In all of these cases, the standard attention mechanism is forced to learn these complex nonlinear dependency arcs through the indirect and inefficient means of its value and output projections. It lacks a direct mechanism to express that “token A is more important than token B, even though B is closer.” This highlights the need for a more flexible mechanism that can learn and apply a content-aware, dynamic, and nonlinear information flow policy. Our work introduces such a mechanism. Recent work has highlighted that LLMs do not even leverage their full allowed context uniformly, often struggling with information located in the middle of long sequences [7]. This suggests that the simple “all-past” attention policy is suboptimal. These challenges become particularly acute in tasks requiring multi-step reasoning, where the model must synthesize and dynamically prioritize information from a complex context in order to build a coherent line of thought [8,9].

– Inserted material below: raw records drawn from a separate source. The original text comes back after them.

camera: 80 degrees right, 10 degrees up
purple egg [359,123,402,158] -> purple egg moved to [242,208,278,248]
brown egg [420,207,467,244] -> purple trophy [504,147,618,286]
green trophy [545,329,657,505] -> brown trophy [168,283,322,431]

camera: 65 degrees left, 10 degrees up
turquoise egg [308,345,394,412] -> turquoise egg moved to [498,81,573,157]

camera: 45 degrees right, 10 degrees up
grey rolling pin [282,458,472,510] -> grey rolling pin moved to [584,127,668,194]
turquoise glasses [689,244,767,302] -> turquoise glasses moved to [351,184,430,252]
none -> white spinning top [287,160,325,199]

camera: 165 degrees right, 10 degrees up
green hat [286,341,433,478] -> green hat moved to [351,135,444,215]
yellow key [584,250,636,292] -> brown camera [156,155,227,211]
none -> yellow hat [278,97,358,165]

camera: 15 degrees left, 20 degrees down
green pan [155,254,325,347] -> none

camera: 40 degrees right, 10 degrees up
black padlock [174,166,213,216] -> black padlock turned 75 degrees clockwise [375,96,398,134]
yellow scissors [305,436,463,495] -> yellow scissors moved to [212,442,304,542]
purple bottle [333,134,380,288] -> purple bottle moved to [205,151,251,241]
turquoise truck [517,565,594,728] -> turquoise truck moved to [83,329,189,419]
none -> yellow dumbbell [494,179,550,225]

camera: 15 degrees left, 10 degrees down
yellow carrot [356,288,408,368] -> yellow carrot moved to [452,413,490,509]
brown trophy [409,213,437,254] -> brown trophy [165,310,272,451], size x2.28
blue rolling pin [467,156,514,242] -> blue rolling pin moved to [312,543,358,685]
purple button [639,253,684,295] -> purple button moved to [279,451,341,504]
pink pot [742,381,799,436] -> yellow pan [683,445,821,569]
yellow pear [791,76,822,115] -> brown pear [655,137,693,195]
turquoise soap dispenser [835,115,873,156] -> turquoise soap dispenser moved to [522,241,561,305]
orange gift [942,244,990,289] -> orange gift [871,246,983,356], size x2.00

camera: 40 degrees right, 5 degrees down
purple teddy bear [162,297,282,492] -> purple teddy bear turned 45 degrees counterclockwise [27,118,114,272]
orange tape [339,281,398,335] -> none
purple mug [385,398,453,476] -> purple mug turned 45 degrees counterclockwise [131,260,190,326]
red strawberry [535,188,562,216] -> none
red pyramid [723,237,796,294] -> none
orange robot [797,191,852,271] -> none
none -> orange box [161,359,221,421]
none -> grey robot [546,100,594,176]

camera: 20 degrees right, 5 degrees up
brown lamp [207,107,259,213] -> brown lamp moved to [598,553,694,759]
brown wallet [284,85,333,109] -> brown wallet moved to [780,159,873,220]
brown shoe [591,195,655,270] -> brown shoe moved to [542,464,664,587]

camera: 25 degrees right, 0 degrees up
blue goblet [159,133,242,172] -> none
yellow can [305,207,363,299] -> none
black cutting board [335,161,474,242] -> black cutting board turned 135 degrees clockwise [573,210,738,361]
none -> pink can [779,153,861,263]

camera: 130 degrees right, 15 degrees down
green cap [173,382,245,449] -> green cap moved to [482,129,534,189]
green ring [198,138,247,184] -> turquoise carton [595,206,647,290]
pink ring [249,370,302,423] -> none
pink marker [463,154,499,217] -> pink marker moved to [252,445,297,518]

In this paper, we posit that the future of capable and transparent LLMs lies in moving beyond this static conception of causality. We introduce Dynamic Asymmetric Attention (DAA), a novel mechanism designed to augment the standard attention block. Rather than replacing the causal mask entirely, which remains essential for autoregressive stability, DAA works in concert with it to introduce a learnable context-sensitive guidance system. Specifically, DAA employs a lightweight and parameter-efficient neural network—typically a small Multi-Layer Perceptron (MLP)—that takes the query vector ($q_i$) and a key vector ($k_j$) as input, then outputs a single scalar value. This scalar is added as a bias to the pre-softmax attention score for that specific query–key pair. This mechanism facilitates a form of content-aware attention modulation; a positive bias dynamically strengthens the informational pathway from a specific past token, while a negative bias weakens it. In essence, the model learns a sophisticated task-specific policy for asymmetric information flow, deciding not just if it can see the past, but how intensely it should focus on each part of it. Our empirical results robustly validate this approach. By integrating DAA into LLMs, we not only reduce perplexity on standard language modeling benchmarks but also achieve significant accuracy gains of +3.1% on the HumanEval code generation task and +4.5% on the GSM8k mathematical reasoning benchmark, surpassing the baseline model with a negligible increase in parameters. Crucially, this learned asymmetry provides an unprecedented window into the model’s inner workings. Visualizing the DAA biases elucidates the emergent directed acyclic graphs of the model’s reasoning, revealing precisely how it prioritizes premises, follows logical steps, and resolves dependencies on-the-fly. Therefore, this transition from a static hard-coded rule to a learned dynamic policy is able to unlock both superior performance and a profound new level of model interpretability.

Our work makes the following key contributions:

• We propose Dynamic Asymmetric Attention (DAA), a new attention mechanism that learns a soft and context-dependent asymmetric bias, offering a more flexible and powerful alternative to the static causal mask.
• We demonstrate empirically that integrating DAA into LLMs leads to significant performance improvements on both foundational language modeling benchmarks and complex reasoning-intensive tasks such as code generation (HumanEval) and mathematical problem-solving (GSM8k).
• We introduce a novel approach to model interpretability by visualizing the learned DAA biases. These visualizations reveal the implicit “information flow graphs” that the model constructs during inference, providing unprecedented insight into internal reasoning processes such as how the model follows a chain of thought or resolves dependencies.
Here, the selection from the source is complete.